Mais, ne voulant pas trop insister sur ce sujet, pour le moment, il se mit à faire des projets d’avenir, avec celle qu’il adorait.

— Dolorès, disait Gaston Archer, assis aux pieds de la fille adoptive de Henri Fauvet, j’étais fou de joie quand m’est parvenue l’invitation de venir passer quelques jours au Beffroi. Il est vrai que j’allais me diriger vers ce district quand même, cet été, car, depuis que vous avez quitté la ville de Québec pour venir demeurer ici, j’aurais pu dire comme Mlle Fauvet : « Mon cœur est dans le nord » !… Vous vous plaisez bien au Beffroi, Dolorès ?

— Certes, oui, je m’y plais, Gaston !

— Vous n’avez jamais passé l’hiver, en ces régions, n’est-ce pas ?

— Non, et, je l’avoue, cela m’effraie un peu d’y penser seulement… Je ne suis pas comme Marcelle, voyez-vous ; l’agreste nature ne me suffirait pas… à l’année.

— Pourquoi passeriez-vous l’hiver, l’automne même, ici, ma chérie ? fit Gaston. Au Vieux-Manoir, un père et une mère vous attendent… Devenez ma femme, Dolorès ! Que ce soit, disons, en octobre, le plus tard !…

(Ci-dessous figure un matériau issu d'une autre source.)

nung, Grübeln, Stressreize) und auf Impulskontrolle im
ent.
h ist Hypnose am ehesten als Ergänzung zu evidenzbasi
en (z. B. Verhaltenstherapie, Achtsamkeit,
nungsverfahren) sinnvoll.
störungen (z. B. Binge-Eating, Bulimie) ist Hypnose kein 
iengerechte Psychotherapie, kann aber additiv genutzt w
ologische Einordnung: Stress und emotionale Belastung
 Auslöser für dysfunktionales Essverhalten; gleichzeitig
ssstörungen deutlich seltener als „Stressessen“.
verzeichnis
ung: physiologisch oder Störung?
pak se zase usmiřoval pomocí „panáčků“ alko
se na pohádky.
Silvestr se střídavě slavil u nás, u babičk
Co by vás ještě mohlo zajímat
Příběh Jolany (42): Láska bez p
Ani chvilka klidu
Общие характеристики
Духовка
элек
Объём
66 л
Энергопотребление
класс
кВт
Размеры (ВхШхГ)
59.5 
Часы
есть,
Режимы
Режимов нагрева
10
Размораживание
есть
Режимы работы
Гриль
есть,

— Je ne… sais pas… balbutia-t-elle.

— Me permettez-vous de parler à M. Fauvet, ma bien-aimée ?

— Oui.

— Dolorès ! Ma chère fiancée ! s’écria le jeune homme ravi.

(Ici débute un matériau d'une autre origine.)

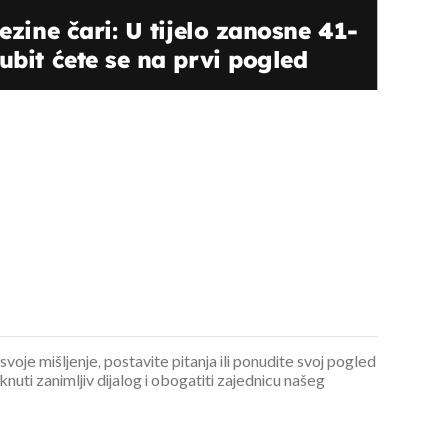
jezine čari: U tijelo zanosne 41-
ubit ćete se na prvi pogled
 svoje mišljenje, postavite pitanja ili ponudite svoj pogled
ti zanimljiv dijalog i obogatiti zajednicu našeg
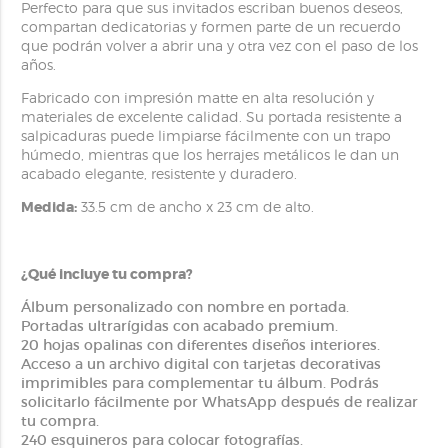
Perfecto para que sus invitados escriban buenos deseos,
compartan dedicatorias y formen parte de un recuerdo
que podrán volver a abrir una y otra vez con el paso de los
años.
Fabricado con impresión matte en alta resolución y
materiales de excelente calidad. Su portada resistente a
salpicaduras puede limpiarse fácilmente con un trapo
húmedo, mientras que los herrajes metálicos le dan un
acabado elegante, resistente y duradero.
Medida:
33.5 cm de ancho x 23 cm de alto.
¿Qué incluye tu compra?
Álbum personalizado con nombre en portada.
Portadas ultrarígidas con acabado premium.
20 hojas opalinas con diferentes diseños interiores.
Acceso a un archivo digital con tarjetas decorativas
imprimibles para complementar tu álbum. Podrás
solicitarlo fácilmente por WhatsApp después de realizar
tu compra.
240 esquineros para colocar fotografías.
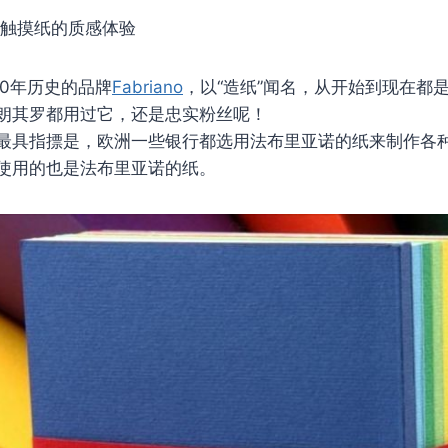
书写，触摸纸的质感体验
00年历史的品牌
Fabriano
，以“造纸”闻名，从开始到现在都
朗其罗都用过它，还是忠实粉丝呢！
最具指摽是，欧洲一些银行都选用法布里亚诺的纸来制作各
使用的也是法布里亚诺的纸。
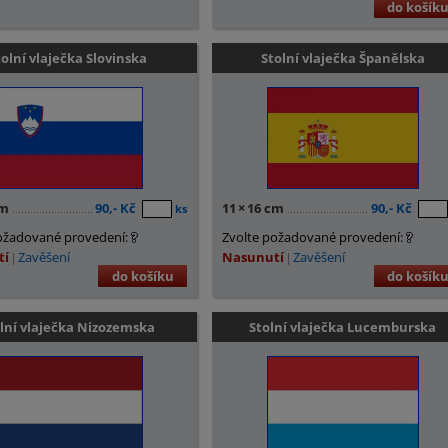
do košík
tolní vlaječka Slovinska
Stolní vlaječka Španělska
cm
90,- Kč
11
×
16 cm
90,- Kč
ks
ožadované provedení:
Zvolte požadované provedení:
tí
Zavěšení
Nasunutí
Zavěšení
do košíku
do košík
lní vlaječka Nizozemska
Stolní vlaječka Lucemburska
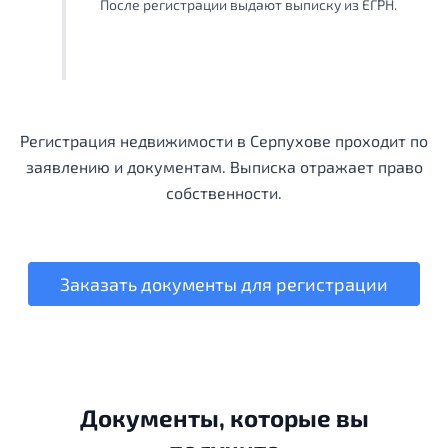
После регистрации выдают выписку из ЕГРН.
Регистрация недвижимости в Серпухове проходит по
заявлению и документам. Выписка отражает право
собственности.
Заказать документы для регистрации
Документы, которые вы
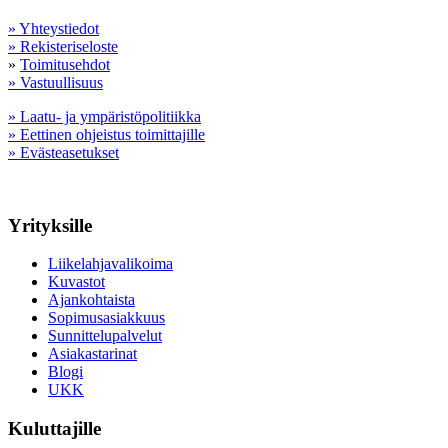
» Yhteystiedot
» Rekisteriseloste
»
Toimitusehdot
» Vastuullisuus
» Laatu- ja ympäristöpolitiikka
» Eettinen ohjeistus toimittajille
» Evästeasetukset
Yrityksille
Liikelahjavalikoima
Kuvastot
Ajankohtaista
Sopimusasiakkuus
Sunnittelupalvelut
Asiakastarinat
Blogi
UKK
Kuluttajille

Le lendemain, le bruit courut, au Beffroi, que Dolorès et Gaston étaient fiancés et qu’ils se marieraient à l’automne. En apprenant cette nouvelle, Mme de Bienencour murmura à l’oreille de Henri Fauvet, en désignant Marcelle et Gaétan, qui causaient ensemble, dans l’embrasure d’une fenêtre :

— À quand leur tour ?

Et Iris Claudier, qui entendit sa vieille parente, fut envahie par la jalousie et la colère.

— Jamais ! se dit-elle. Jamais ces deux-là ne deviendront fiancés… si ça dépend de moi !

Henri Fauvet proposa qu’on donnât un banquet en règle, pour célébrer les fiançailles de Dolorès et Gaston ; mais on attendrait, pour cela, que Raymond Le Briel fut arrivé.